Durante décadas, los grandes conglomerados económicos, apoyados por medios de comunicación corporativos, han construido una narrativa brillante:
La falacia de la meritocracia: Te hacen creer que si trabajas “muy duro”, algún día serás como los millonarios a los que votas.
La culpa es del individuo: Si eres pobre, te han convencido de que es porque has hecho algo mal, no porque el sistema esté diseñado para extraer tu riqueza.
La defensa del opresor: Se ha interiorizado que la jerarquía es natural y justa. Que cobrarle impuestos a los ultra ricos destruirá el país, cuando en realidad lo financia.
Es esta violencia simbólica la que permite una dominación sin ejercer la fuerza bruta. Es la razón por la cual un trabajador precarizado defiende a capa y espada a candidatos como Abelardo o Álvaro Uribe, creyendo genuinamente que el éxito del patrón se traducirá, como por arte de magia, en migajas para el empleado.
Sin embargo, el hechizo se está rompiendo. El video viral del agricultor que abordó al presidente Petro es la prueba viviente de este despertar. Un hombre que admitió haber sentido miedo y vergüenza de que un exguerrillero gobernara, hoy reconoce entre lágrimas que el actual gobierno es el primero en poner en cintura los abusos (como los peajes) y en ejecutar un acto de justicia histórica entregando tierras a los campesinos que las trabajan. El velo mediático del miedo se está rasgando para dar paso a la dignidad.
Conclusión: El Despertar de una Nueva Era
Colombia se encuentra a escasas horas de una decisión trascendental. Las cartas están sobre la mesa y los contrastes jamás habían sido tan evidentes. De un lado, presenciamos el avance tangible de la vida: jóvenes armados que regresan a la civilización y políticas económicas que fortalecen a la clase trabajadora.
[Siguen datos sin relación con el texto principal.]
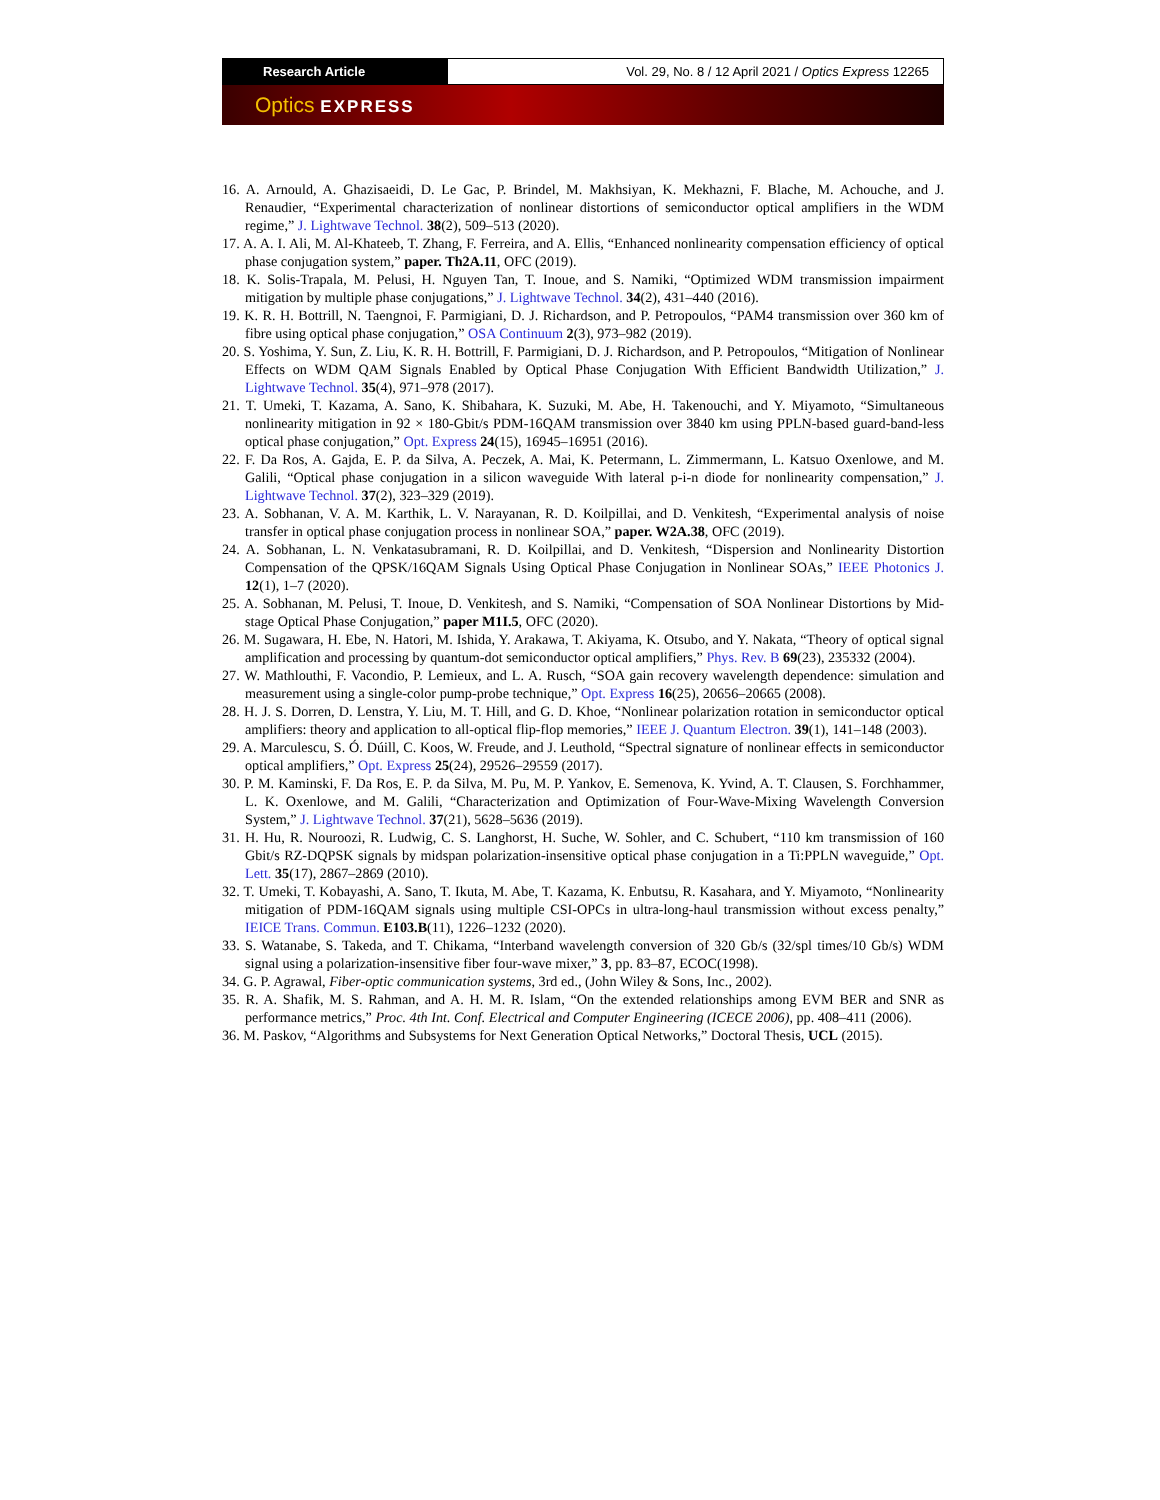Research Article Vol. 29, No. 8 / 12 April 2021 / Optics Express 12265
Optics EXPRESS
16. A. Arnould, A. Ghazisaeidi, D. Le Gac, P. Brindel, M. Makhsiyan, K. Mekhazni, F. Blache, M. Achouche, and J. Renaudier, “Experimental characterization of nonlinear distortions of semiconductor optical amplifiers in the WDM regime,” J. Lightwave Technol. 38(2), 509–513 (2020).
17. A. A. I. Ali, M. Al-Khateeb, T. Zhang, F. Ferreira, and A. Ellis, “Enhanced nonlinearity compensation efficiency of optical phase conjugation system,” paper. Th2A.11, OFC (2019).
18. K. Solis-Trapala, M. Pelusi, H. Nguyen Tan, T. Inoue, and S. Namiki, “Optimized WDM transmission impairment mitigation by multiple phase conjugations,” J. Lightwave Technol. 34(2), 431–440 (2016).
19. K. R. H. Bottrill, N. Taengnoi, F. Parmigiani, D. J. Richardson, and P. Petropoulos, “PAM4 transmission over 360 km of fibre using optical phase conjugation,” OSA Continuum 2(3), 973–982 (2019).
20. S. Yoshima, Y. Sun, Z. Liu, K. R. H. Bottrill, F. Parmigiani, D. J. Richardson, and P. Petropoulos, “Mitigation of Nonlinear Effects on WDM QAM Signals Enabled by Optical Phase Conjugation With Efficient Bandwidth Utilization,” J. Lightwave Technol. 35(4), 971–978 (2017).
21. T. Umeki, T. Kazama, A. Sano, K. Shibahara, K. Suzuki, M. Abe, H. Takenouchi, and Y. Miyamoto, “Simultaneous nonlinearity mitigation in 92 × 180-Gbit/s PDM-16QAM transmission over 3840 km using PPLN-based guard-band-less optical phase conjugation,” Opt. Express 24(15), 16945–16951 (2016).
22. F. Da Ros, A. Gajda, E. P. da Silva, A. Peczek, A. Mai, K. Petermann, L. Zimmermann, L. Katsuo Oxenlowe, and M. Galili, “Optical phase conjugation in a silicon waveguide With lateral p-i-n diode for nonlinearity compensation,” J. Lightwave Technol. 37(2), 323–329 (2019).
23. A. Sobhanan, V. A. M. Karthik, L. V. Narayanan, R. D. Koilpillai, and D. Venkitesh, “Experimental analysis of noise transfer in optical phase conjugation process in nonlinear SOA,” paper. W2A.38, OFC (2019).
24. A. Sobhanan, L. N. Venkatasubramani, R. D. Koilpillai, and D. Venkitesh, “Dispersion and Nonlinearity Distortion Compensation of the QPSK/16QAM Signals Using Optical Phase Conjugation in Nonlinear SOAs,” IEEE Photonics J. 12(1), 1–7 (2020).
25. A. Sobhanan, M. Pelusi, T. Inoue, D. Venkitesh, and S. Namiki, “Compensation of SOA Nonlinear Distortions by Mid-stage Optical Phase Conjugation,” paper M1I.5, OFC (2020).
26. M. Sugawara, H. Ebe, N. Hatori, M. Ishida, Y. Arakawa, T. Akiyama, K. Otsubo, and Y. Nakata, “Theory of optical signal amplification and processing by quantum-dot semiconductor optical amplifiers,” Phys. Rev. B 69(23), 235332 (2004).
27. W. Mathlouthi, F. Vacondio, P. Lemieux, and L. A. Rusch, “SOA gain recovery wavelength dependence: simulation and measurement using a single-color pump-probe technique,” Opt. Express 16(25), 20656–20665 (2008).
28. H. J. S. Dorren, D. Lenstra, Y. Liu, M. T. Hill, and G. D. Khoe, “Nonlinear polarization rotation in semiconductor optical amplifiers: theory and application to all-optical flip-flop memories,” IEEE J. Quantum Electron. 39(1), 141–148 (2003).
29. A. Marculescu, S. Ó. Dúill, C. Koos, W. Freude, and J. Leuthold, “Spectral signature of nonlinear effects in semiconductor optical amplifiers,” Opt. Express 25(24), 29526–29559 (2017).
30. P. M. Kaminski, F. Da Ros, E. P. da Silva, M. Pu, M. P. Yankov, E. Semenova, K. Yvind, A. T. Clausen, S. Forchhammer, L. K. Oxenlowe, and M. Galili, “Characterization and Optimization of Four-Wave-Mixing Wavelength Conversion System,” J. Lightwave Technol. 37(21), 5628–5636 (2019).
31. H. Hu, R. Nouroozi, R. Ludwig, C. S. Langhorst, H. Suche, W. Sohler, and C. Schubert, “110 km transmission of 160 Gbit/s RZ-DQPSK signals by midspan polarization-insensitive optical phase conjugation in a Ti:PPLN waveguide,” Opt. Lett. 35(17), 2867–2869 (2010).
32. T. Umeki, T. Kobayashi, A. Sano, T. Ikuta, M. Abe, T. Kazama, K. Enbutsu, R. Kasahara, and Y. Miyamoto, “Nonlinearity mitigation of PDM-16QAM signals using multiple CSI-OPCs in ultra-long-haul transmission without excess penalty,” IEICE Trans. Commun. E103.B(11), 1226–1232 (2020).
33. S. Watanabe, S. Takeda, and T. Chikama, “Interband wavelength conversion of 320 Gb/s (32/spl times/10 Gb/s) WDM signal using a polarization-insensitive fiber four-wave mixer,” 3, pp. 83–87, ECOC(1998).
34. G. P. Agrawal, Fiber-optic communication systems, 3rd ed., (John Wiley & Sons, Inc., 2002).
35. R. A. Shafik, M. S. Rahman, and A. H. M. R. Islam, “On the extended relationships among EVM BER and SNR as performance metrics,” Proc. 4th Int. Conf. Electrical and Computer Engineering (ICECE 2006), pp. 408–411 (2006).
36. M. Paskov, “Algorithms and Subsystems for Next Generation Optical Networks,” Doctoral Thesis, UCL (2015).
Del otro lado, observamos las ruinas humeantes de la extrema derecha: líderes históricos acorralados por el peso de 21.000 vidas arrebatadas y candidatos improvisados que no saben gobernar, no entienden la economía y desprecian el sufrimiento del pueblo.
La caída del Centro Democrático y el hundimiento de la campaña de Abelardo no son accidentes fortuitos; son la consecuencia natural de un país que se cansó de ser gobernado desde el egoísmo, la exclusión y la ignorancia. Es hora de dejar atrás el miedo, cuestionar de dónde vienen nuestras convicciones políticas y apostar por un proyecto de nación que celebre la vida, la educación, la paz y, sobre todo, la dignidad humana. El poder de cambiar la historia ya no pertenece a los clanes intocables; está, hoy más que nunca, en las manos del pueblo colombiano.